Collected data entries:

☆ ☆ ☆ ☆ ☆

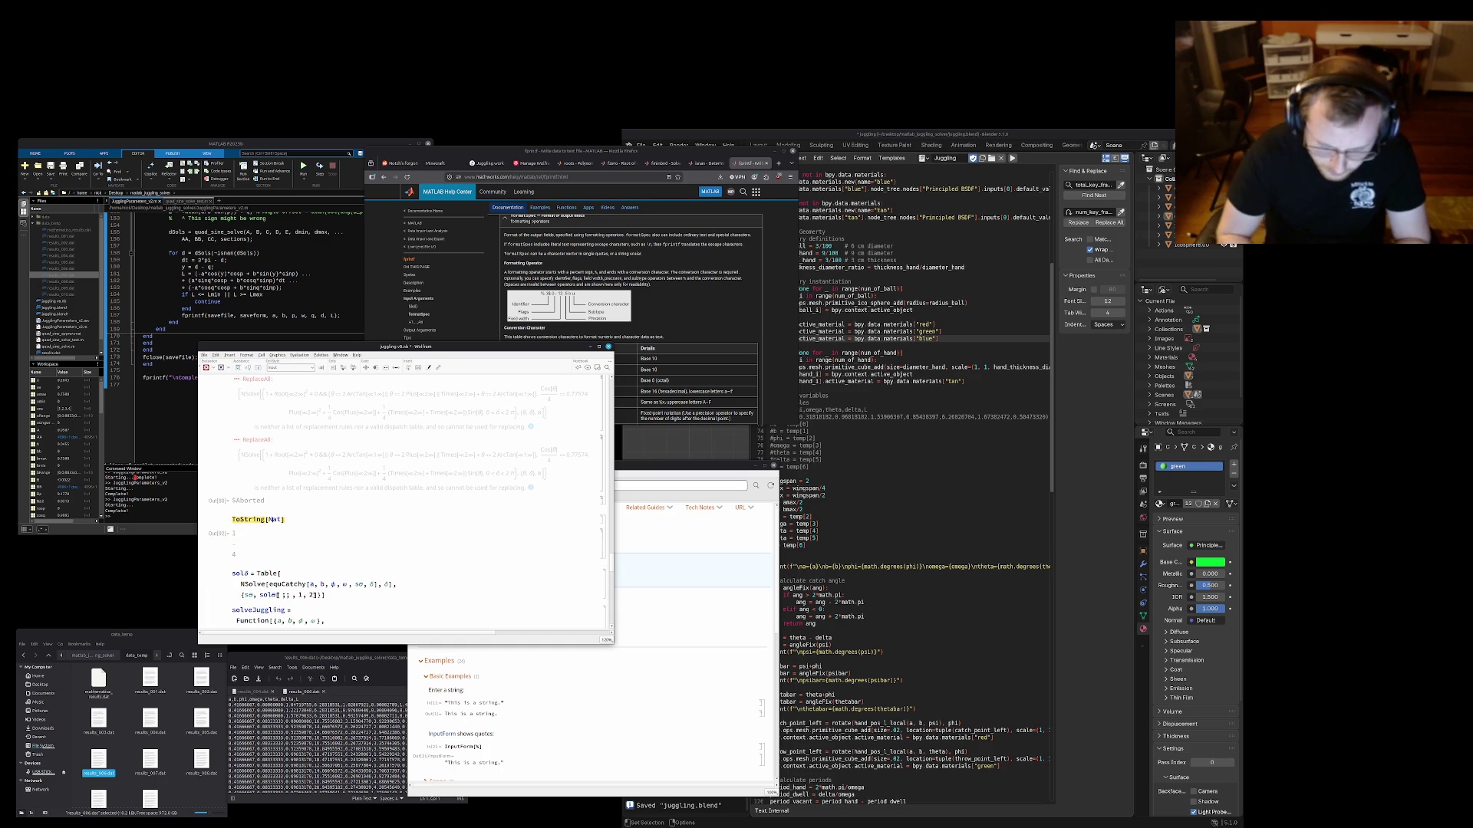
text(N@)
key(shift+Return)
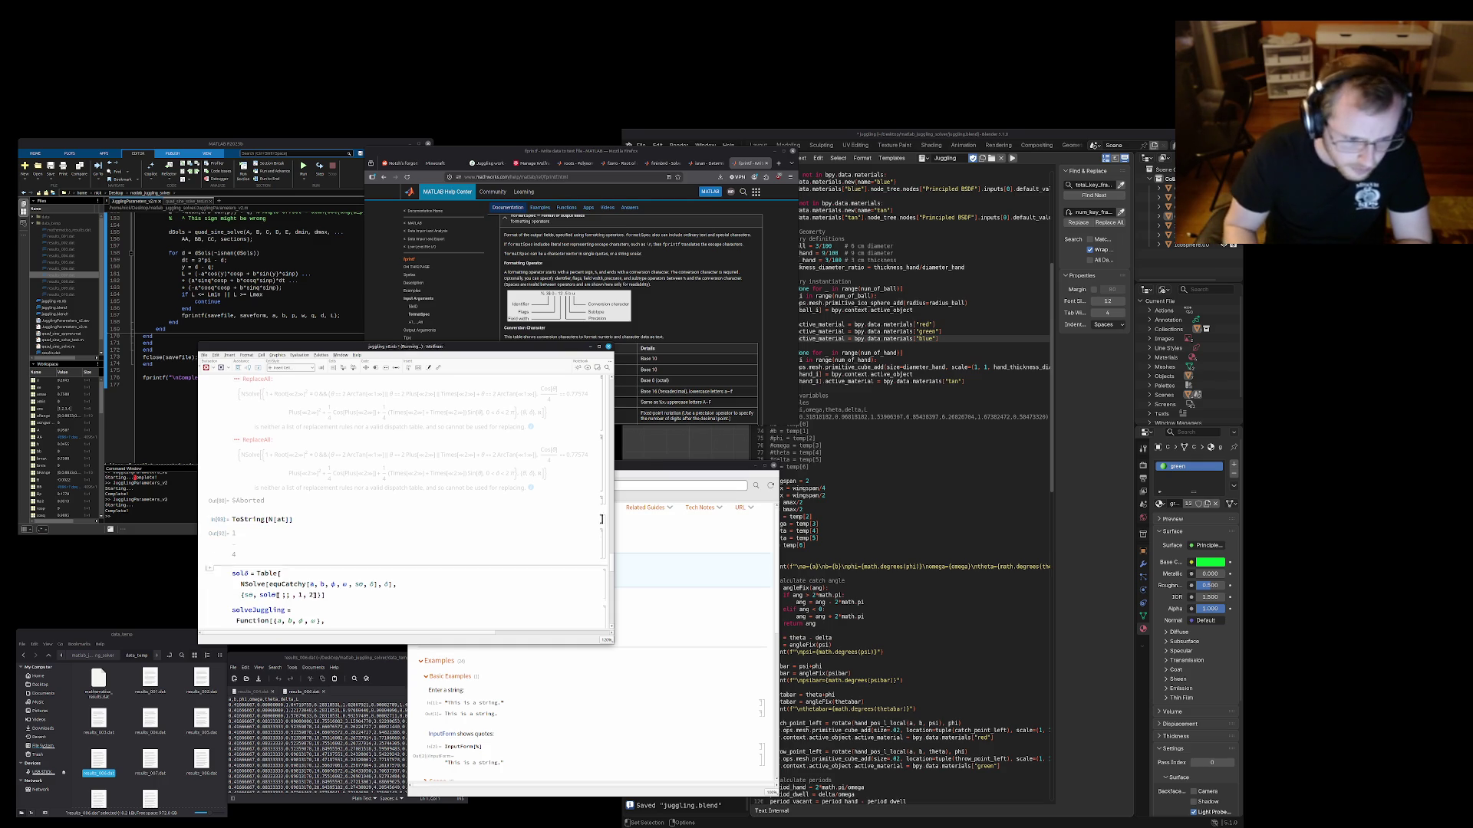
click(307, 516)
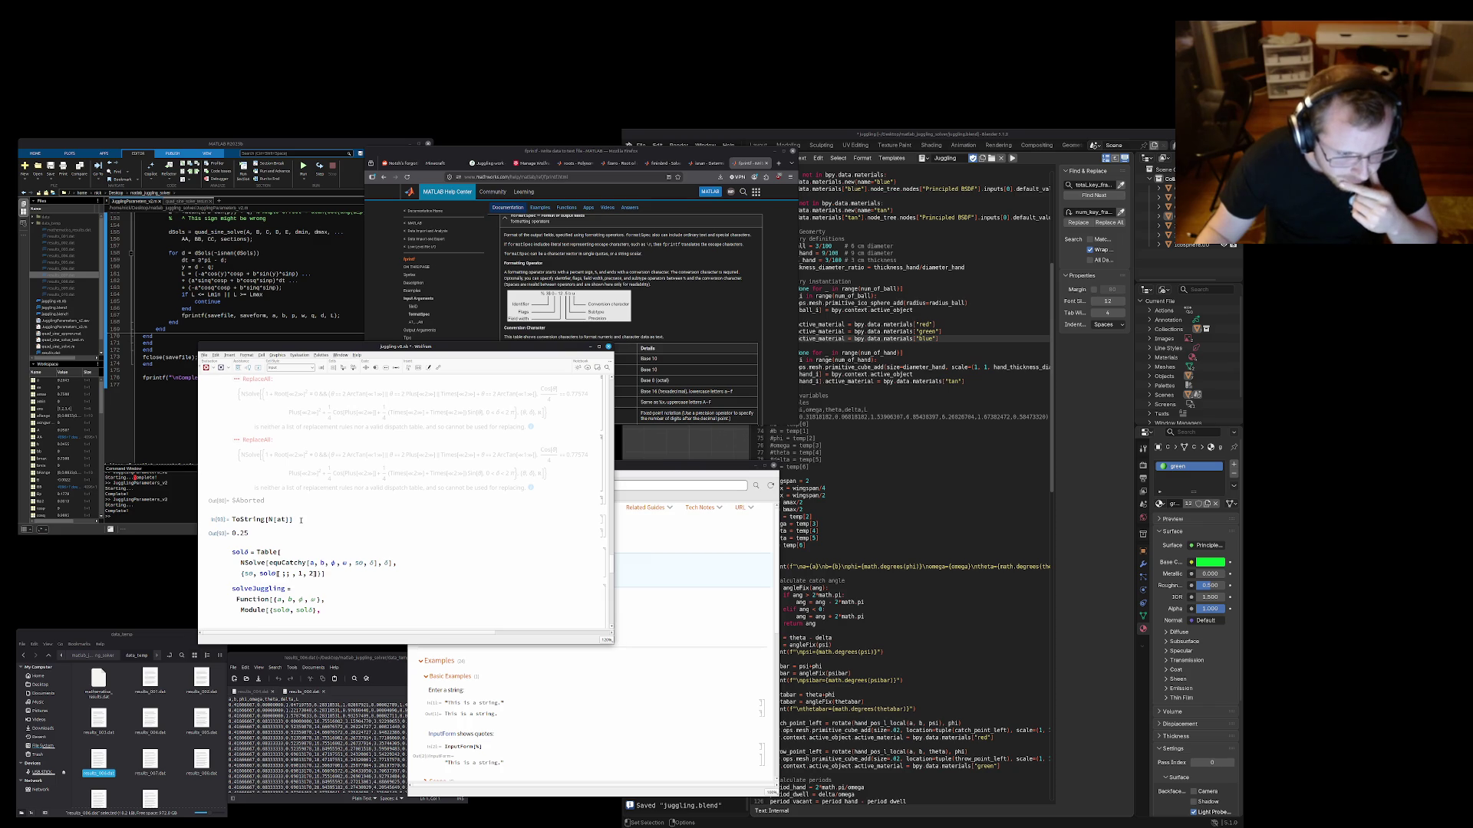
scroll(309, 558, down, 3)
scroll(309, 557, down, 3)
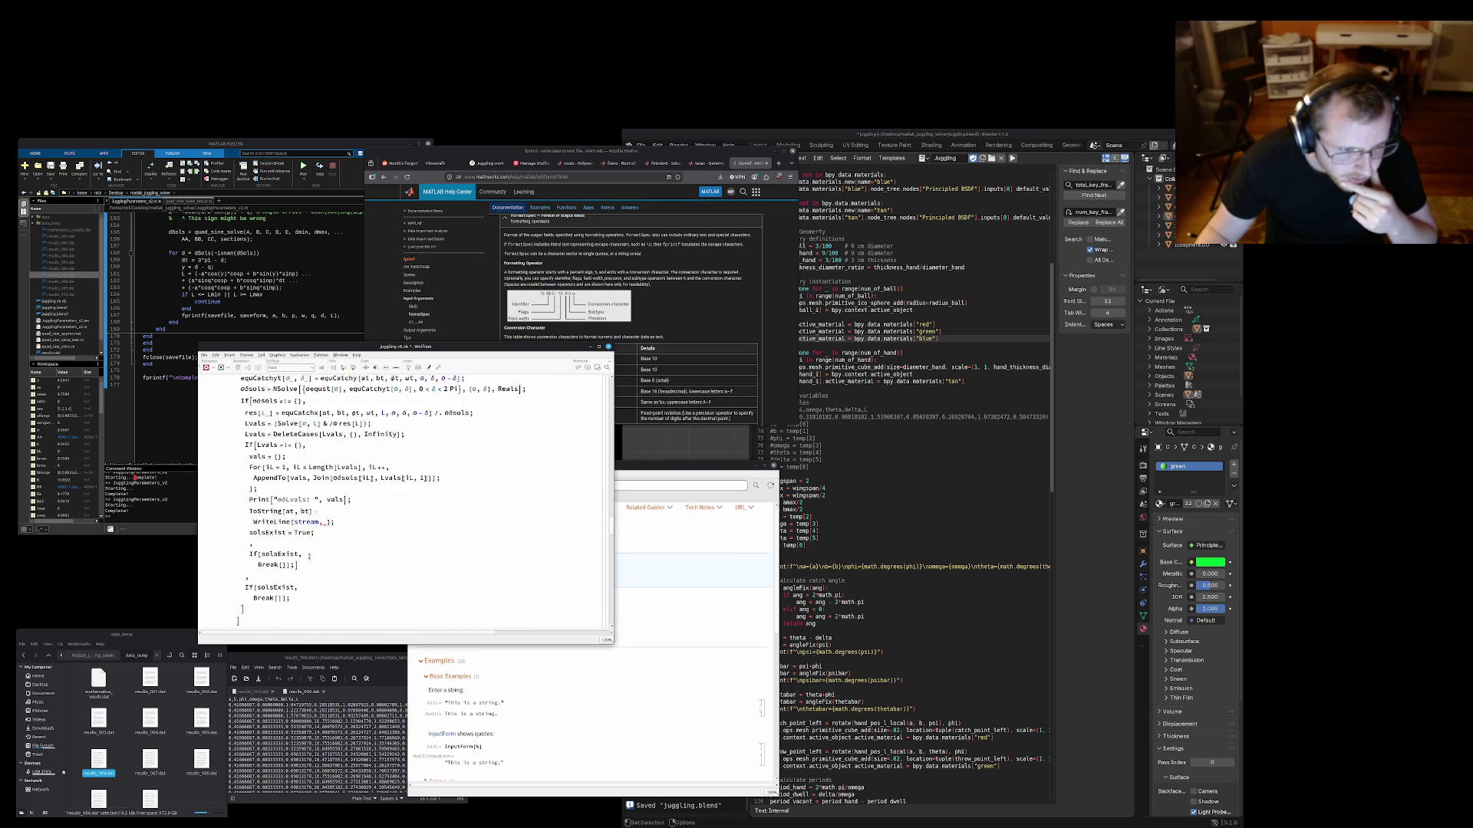
scroll(310, 554, down, 2)
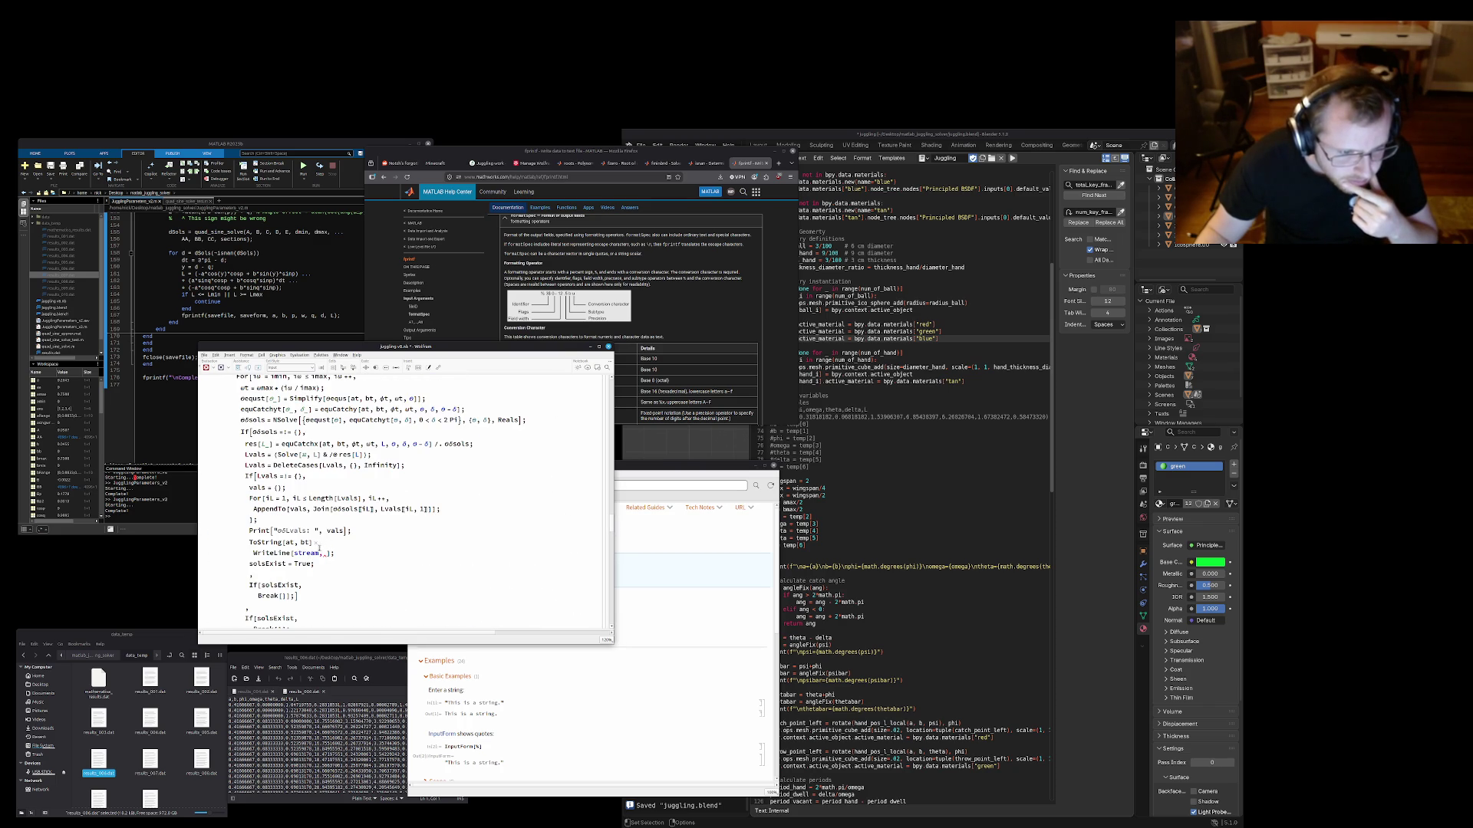
text(N[at)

☆ ☆ ☆ ☆ ☆

■ What the exercise asks: Starting at the line with "key(shift+Return)", write out every line exactly through the final line of the records above, both included, and skip the pictures.

■ Task solution:
key(shift+Return)
click(307, 516)
scroll(309, 558, down, 3)
scroll(309, 557, down, 3)
scroll(310, 554, down, 2)
text(N[at)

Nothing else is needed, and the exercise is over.